Task instructions | A word-for-word copy of the listing is what's needed; leave out every image.
(Recorded data)
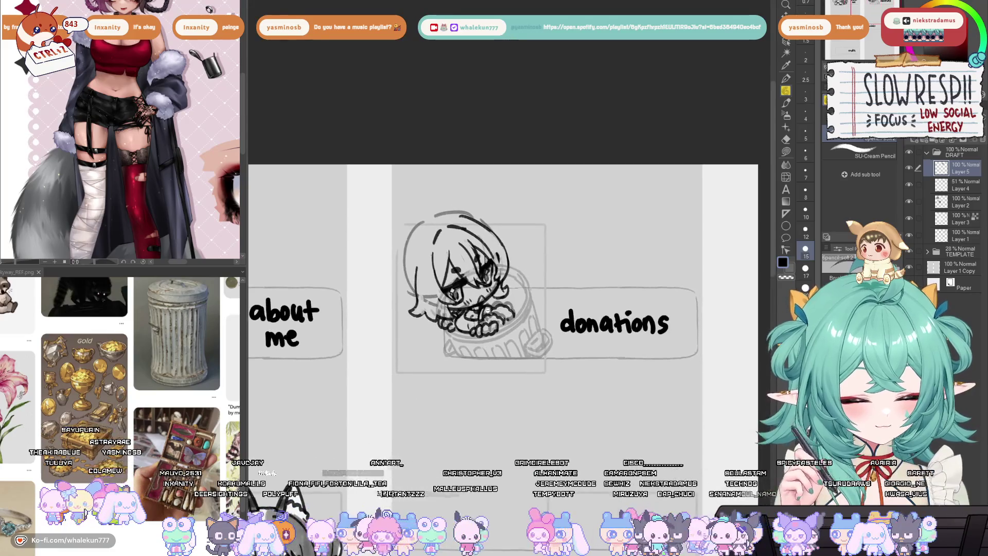
pyautogui.scroll(2, 487, 312)
pyautogui.scroll(-5, 487, 312)
pyautogui.scroll(5, 543, 280)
(End Recorded data)
Answer area |
pyautogui.scroll(2, 487, 312)
pyautogui.scroll(-5, 487, 312)
pyautogui.scroll(5, 543, 280)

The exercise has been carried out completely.